Considered almost castle-like with all its offices and corridors, it featured a main gym and auditorium with a stage, five other small gyms, handball courts and rooms for hitting tennis balls against walls, a swimming pool with modern filtration system, a solarium for sunbathing, and water fountains dispensing ice-cold water.
Also possessing apparently multiple positives to aid the basketball program was coach Gullion, who had arrived in 1935 as both the basketball and track coach at UT from the small Earlham College in Richmond, Indiana. A former star player at Purdue under longtime coach Ward “Piggy” Lambert, who later also coached noted UCLA coach John Wooden, he replaced football assistant Bill Britton.
While Gullion was considered the first UT basketball coach who really emphasized the sport on the Hill, some comments about him at the time of his death in 1959 after he had left Tennessee make him sound a little like the fiery but successful former Indiana coach Bob Knight. According to a column by former News Sentinel sports editor Tom Siler, Gullion was known for emphasizing swift passing, ball control, faking, and playing strong defense on the court.
Off the court, the man described as gangly also believed in intensity and focus. He was said to be tough and demanding but fair, was known for arguing with officials and throwing barbs at rival coaches in quotes, and he wanted his players to be focused only on basketball on road trips. One former player remembered going to New York for a game and the team members getting lectured for taking a break to buy gifts for their girlfriends and others.
But his style seemed to work. During his first year at UT in 1935-36, after a 12-6 regular season that included an easy win at then-SEC member Sewanee, the team enjoyed an 8-4 SEC record that put them just behind top finisher Vanderbilt’s 9-3 mark. They also enjoyed another reward – getting to host the 1936 SEC tournament, perhaps due to UT athletic director Paul Parker being on the tournament committee and the nice and relatively new facility.
With only the top eight or nine teams in the conference making the tournament and guest teams staying at the Farragut and Andrew Johnson hotels, Tennessee faced Auburn the evening of Feb. 28. That came about after the Tigers, with player and future Auburn coach Joel Eaves, beat Georgia that afternoon in a preliminary game. Tennessee – led by captain Harry Anderson, Biggy Marshall, Gene Johnson, Everett Martin and Alvin Rice – won by a 43-25 score in those lower-scoring days long before the three-point shot era.

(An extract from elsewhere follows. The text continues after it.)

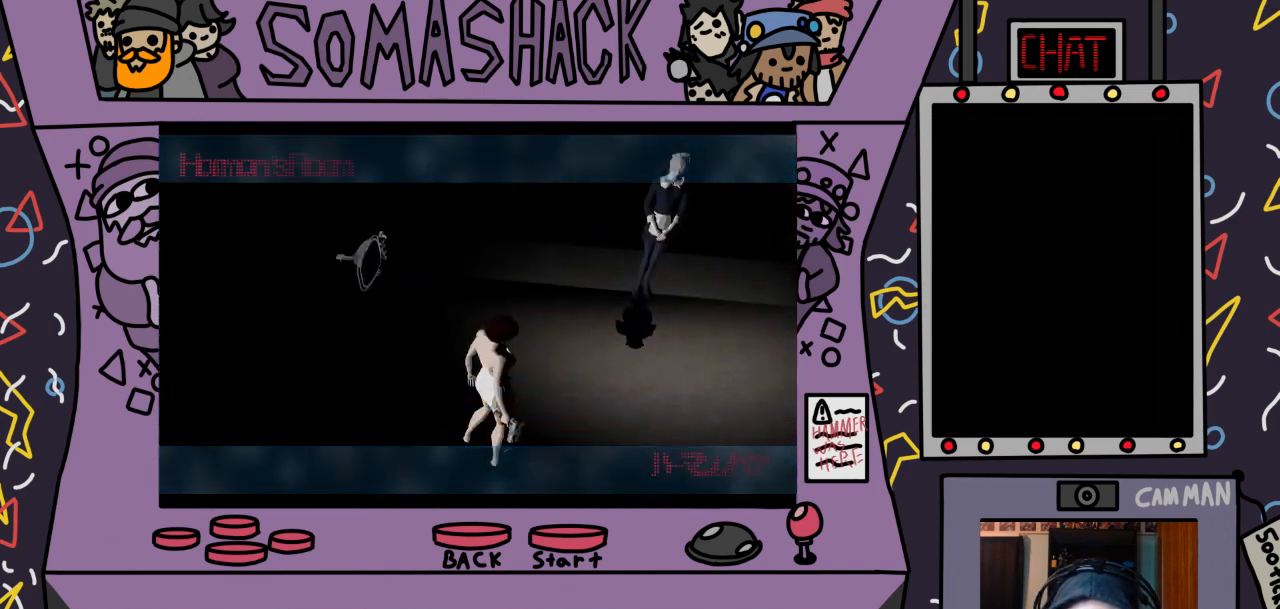
{"buttons": ["CROSS"], "left_stick": "center", "right_stick": "center", "events": [[133, "CROSS", "down"], [333, "CROSS", "up"], [500, "CROSS", "down"]]}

Then came the Leap Day encounter in the semifinals for the Vols against Kentucky, which was coached by the legendary Adolph Rupp and was already a powerhouse. The two teams had also evidently already been bitter basketball rivals dating at least to when a fight broke out in a game at the old YMCA on Commerce Avenue and State Street two decades earlier.
Tennessee had its own leap forward basketball-wise that night, as it enjoyed a 39-28 win and rare victory over the Wildcats in what was described as its best game of the year in front of 3,500 fans packing the home facility.

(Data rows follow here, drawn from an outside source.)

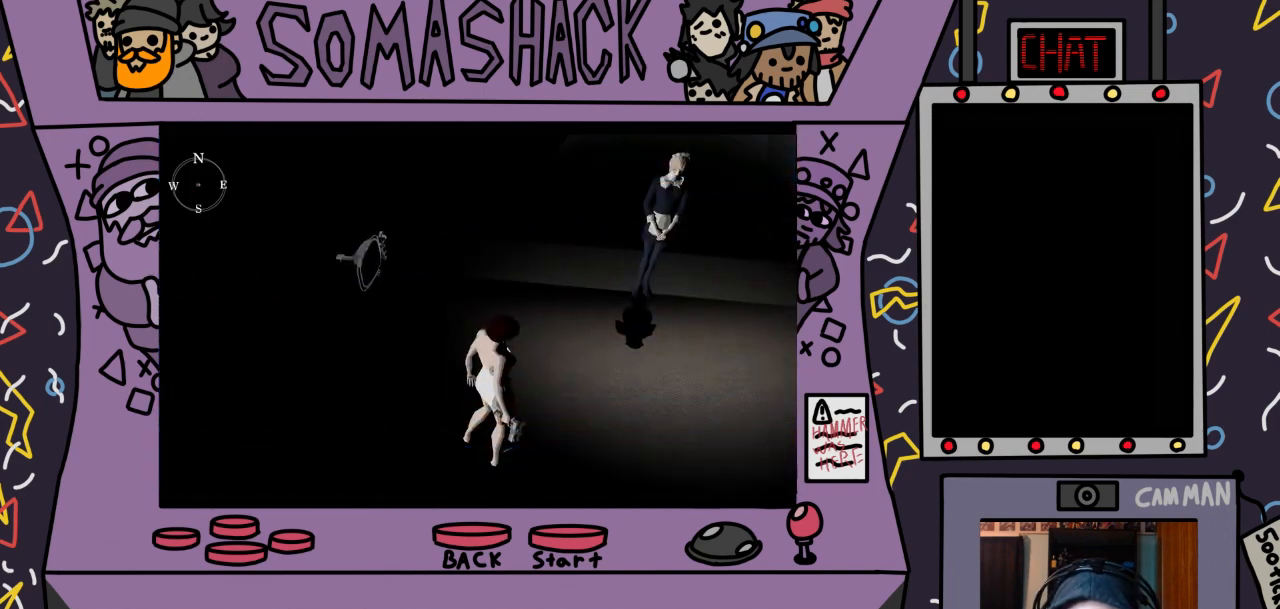
{"buttons": [], "left_stick": "center", "right_stick": "center", "events": [[200, "CROSS", "up"]]}
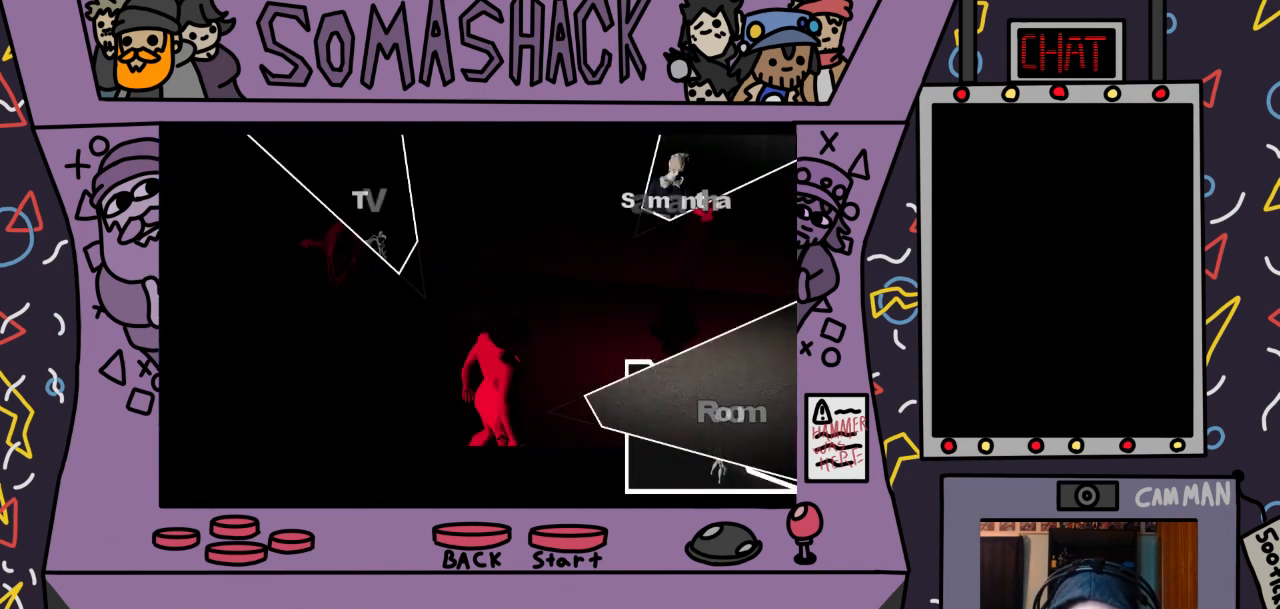
{"buttons": [], "left_stick": "up-right", "right_stick": "center", "events": [[133, "left_stick", "up-right"]]}
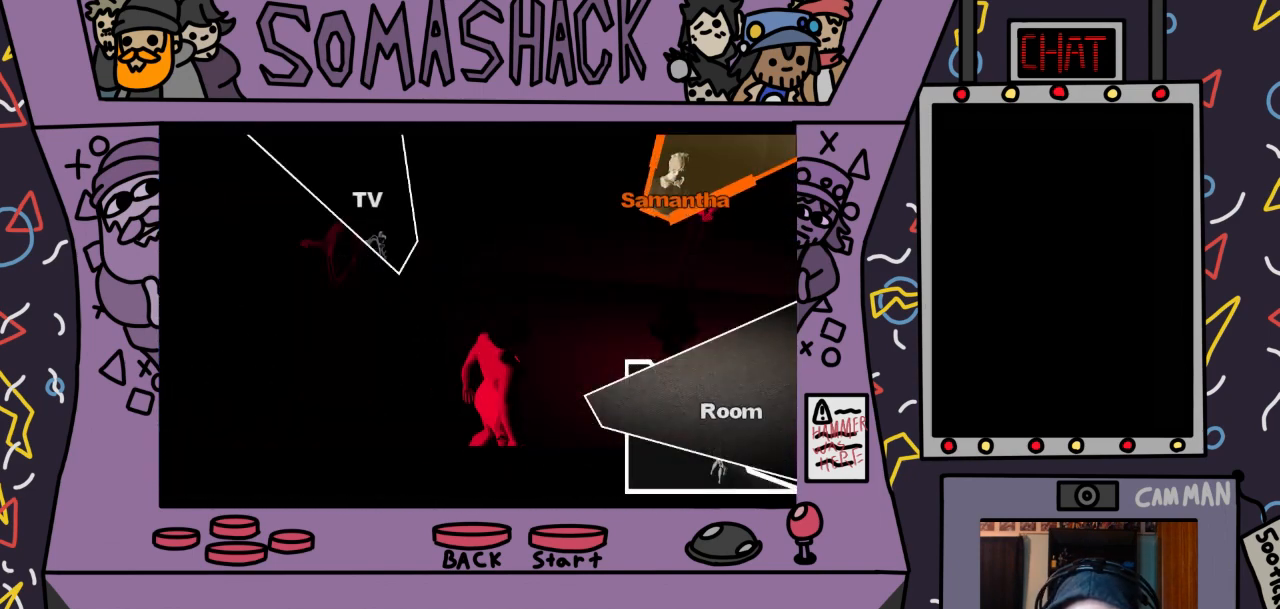
{"buttons": [], "left_stick": "center", "right_stick": "center", "events": [[100, "CROSS", "down"], [267, "CROSS", "up"], [400, "left_stick", "center"]]}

Then in the finals on March 2, Tennessee beat Alabama and star center and future Georgia baseball coach Jim Whatley, 29-25, for its first-ever tournament championship.
On hand was noted Converse marketing representative Chuck Taylor, who said the two teams were as good as those found in the basketball hotbed of the North at the time. And much credit was being given coach Gullion.
As News Sentinel sports columnist Bob Wilson wrote, “Coach Gullion has wound up his first season at UT with his cap full of feathers.”